- [Exercise]: Copy out all of the data word for word. Omit every picture.

- [Input records]:
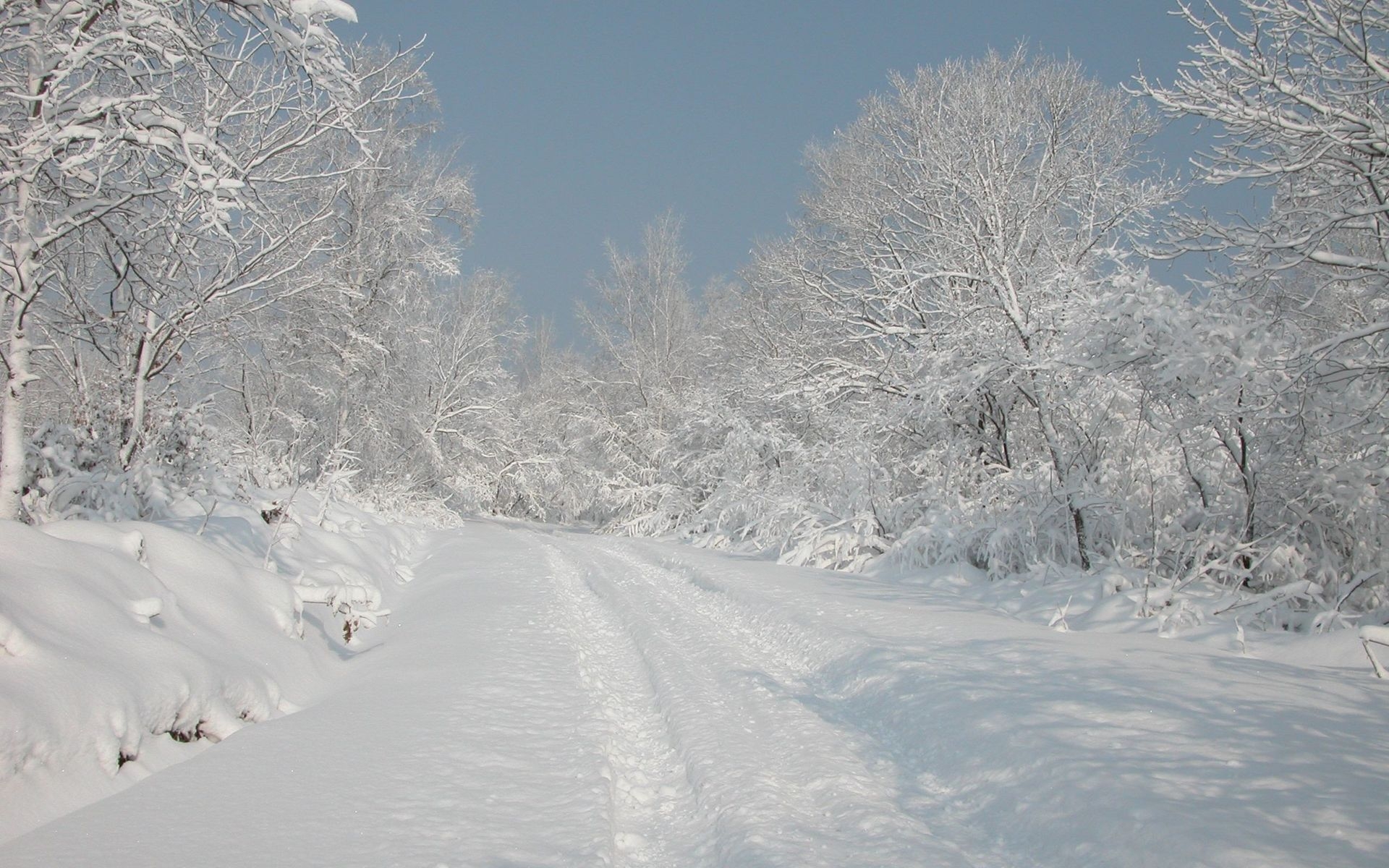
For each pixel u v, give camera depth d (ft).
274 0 19.69
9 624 15.16
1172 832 12.80
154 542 23.45
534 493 123.85
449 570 48.16
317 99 25.48
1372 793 13.85
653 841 15.40
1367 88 28.48
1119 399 39.17
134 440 31.73
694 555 57.36
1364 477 29.63
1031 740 17.10
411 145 73.31
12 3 19.66
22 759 13.75
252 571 26.20
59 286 29.37
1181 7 29.45
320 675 24.50
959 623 29.32
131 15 19.93
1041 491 41.70
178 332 32.40
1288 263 28.55
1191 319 30.89
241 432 64.28
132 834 13.15
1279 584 32.12
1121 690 19.70
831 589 39.60
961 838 14.67
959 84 63.82
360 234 67.67
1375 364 27.71
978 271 49.39
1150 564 38.09
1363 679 20.81
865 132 81.00
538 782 16.42
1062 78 65.31
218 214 20.39
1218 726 17.10
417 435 93.61
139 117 20.24
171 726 17.44
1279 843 12.27
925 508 51.37
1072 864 13.25
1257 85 29.60
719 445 94.38
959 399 47.57
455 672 24.54
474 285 107.65
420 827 14.06
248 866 12.25
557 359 162.71
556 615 35.12
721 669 26.37
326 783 15.72
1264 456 32.81
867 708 22.16
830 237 84.33
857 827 14.87
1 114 21.61
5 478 21.11
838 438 61.67
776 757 18.67
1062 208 61.67
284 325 64.54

- [Your solution]:
For each pixel u v, give camera depth d (ft).
274 0 19.69
9 624 15.16
1172 832 12.80
154 542 23.45
534 493 123.85
449 570 48.16
317 99 25.48
1372 793 13.85
653 841 15.40
1367 88 28.48
1119 399 39.17
134 440 31.73
694 555 57.36
1364 477 29.63
1031 740 17.10
411 145 73.31
12 3 19.66
22 759 13.75
252 571 26.20
59 286 29.37
1181 7 29.45
320 675 24.50
959 623 29.32
131 15 19.93
1041 491 41.70
178 332 32.40
1288 263 28.55
1191 319 30.89
241 432 64.28
132 834 13.15
1279 584 32.12
1121 690 19.70
831 589 39.60
961 838 14.67
959 84 63.82
360 234 67.67
1375 364 27.71
978 271 49.39
1150 564 38.09
1363 679 20.81
865 132 81.00
538 782 16.42
1062 78 65.31
218 214 20.39
1218 726 17.10
417 435 93.61
139 117 20.24
171 726 17.44
1279 843 12.27
925 508 51.37
1072 864 13.25
1257 85 29.60
719 445 94.38
959 399 47.57
455 672 24.54
474 285 107.65
420 827 14.06
248 866 12.25
557 359 162.71
556 615 35.12
721 669 26.37
326 783 15.72
1264 456 32.81
867 708 22.16
830 237 84.33
857 827 14.87
1 114 21.61
5 478 21.11
838 438 61.67
776 757 18.67
1062 208 61.67
284 325 64.54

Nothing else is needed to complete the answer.